Anglican Church of Burundi

EAB PRESS for November

22 Nov 2020 • EAB PRESS


Three years ago the main focus of women involved in the fight against malnutrition was the improvement of the nutritional status of children under five years and women who were pregnant or breast-feeding.

This was done through a project supported by Christian Aid Burundi designed to help people to use local assets to address malnutrition in their community. Women organised in care groups began to benefit from the knowledge they acquired. Attitudes and behaviour changed. Women started to help each other to address issues relating to good nutrition. At the beginning of the project, health facilities registered around 5% of cases of malnutrition of children tested. By the third year the average number of cases decreased to 3%.

The Anglican Church of Burundi with leaders from local administrations have invested their efforts in tackling the root causes of malnutrition by sensitising people to consider providing diets using a range of locally grown nutritious food.

In Rumonge, for instance, the Provincial Health Coordinator said that the community has the ability to treat children suffering from malnutrition and even to prevent it by applying the right knowledge and skills.

During these last three year women who received training have been involved in a mass screening campaign, coaching households in good nutrition, and providing cookery demonstrations in temporally community nutrition centres. They have helped children affected by moderate malnutrition by feeding them with locally produced food that every household can access.

To support the project various strategies have been adopted by community members. For example, participants have developed common model gardens to demonstrate how to grow vegetables and establish kitchen gardens.

Saving and credit circles have been created to encourage income generating activities that can be used to help provide more varied diets. Christian Aid Burundi provided equipment that enabled women from those circles to establish cooperatives that produce porridge flour from sweet potatoes.

Such initiatives are having a very real impact on child health as parents invest in the welfare of their families and inspire and encourage others to do the same.

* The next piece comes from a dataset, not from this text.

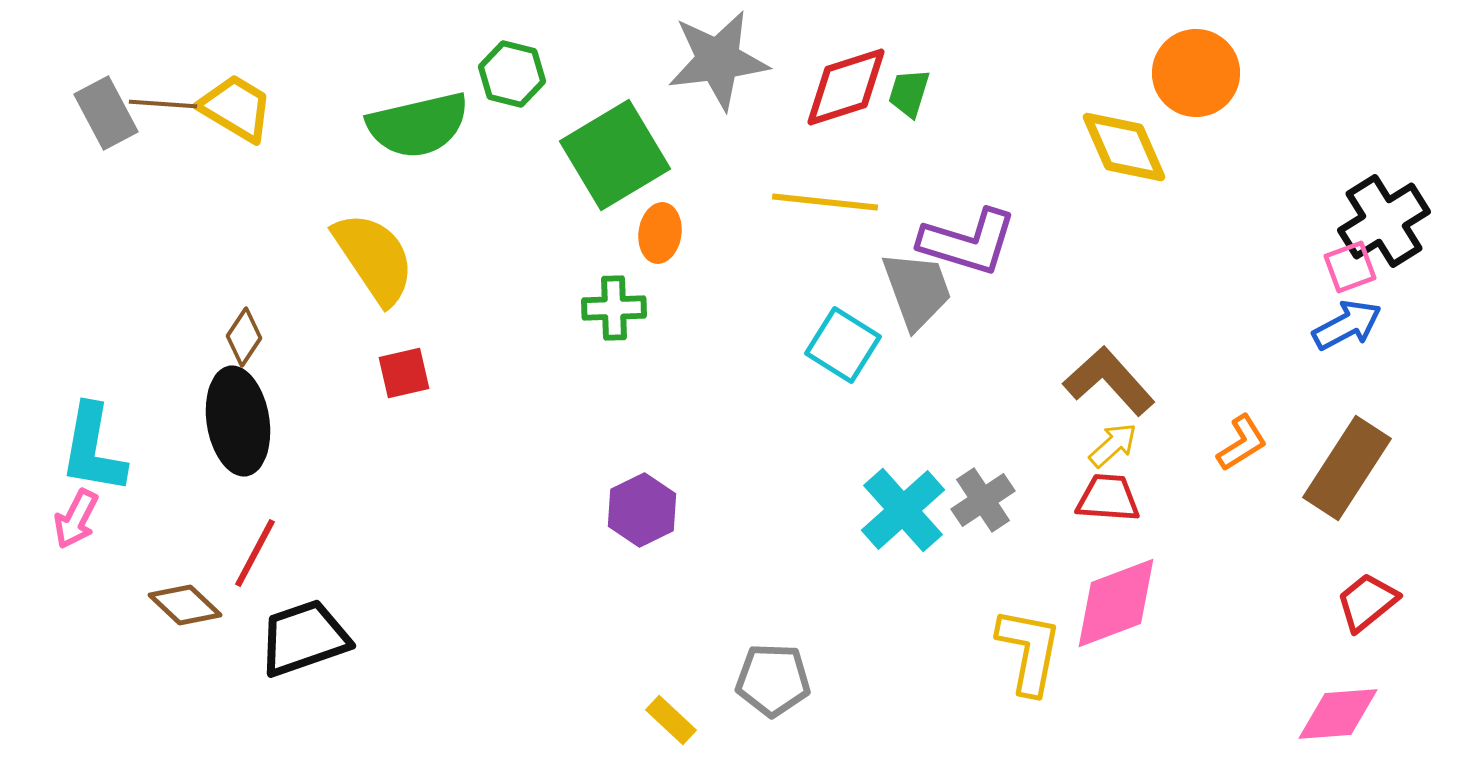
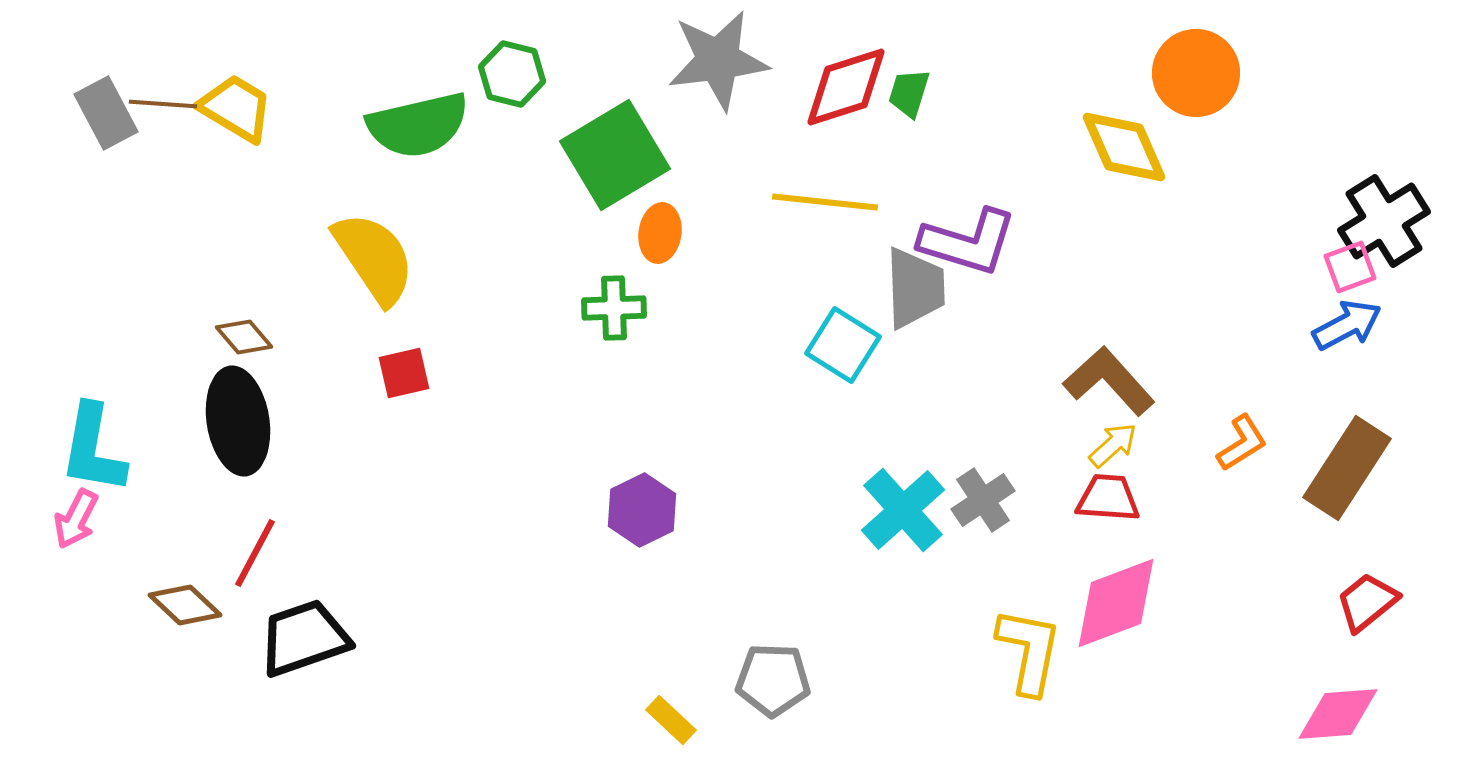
gray trapezoid at (917, 290): moved 2 px left, 2 px up; rotated 18 degrees clockwise
brown diamond at (244, 337): rotated 74 degrees counterclockwise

In Burundi, there is a saying that youth are the future of the nation or are Burundi’s tomorrow. In their regular gatherings, Christian young people engage in challenging debates on issues of common interest like public health, the environment, and socioeconomic issues. Their discussions focus on the place and role of Christians in finding solutions and the contribution they can make.

Recently young people started questioning their responsibility regarding damage to the environment and what the future will be as the environment seems to be changing negatively.

A young man involved in youth ministry said that Christians should be at the forefront in protecting the environment as they are commanded by the Creator of the universe to take care of it and maintain it.

The government of Burundi declared a few months ago a country with zero plastic bags, a measure that everyone should respect for the sake of the environment. Business men started to apply this measure by stopping the importation of plastic bags but the management of the used ones remains a major challenge.

Some Christian young people in collaboration with the local administration in Bujumbura and ADEPE, a private enterprise that transforms plastic bags into other materials, have been collecting plastics bags in one of the market places and in other public places.

This initiative aims to raise awareness among young people of their responsibility towards protecting and maintaining the environment and that their safety and future are related to its care.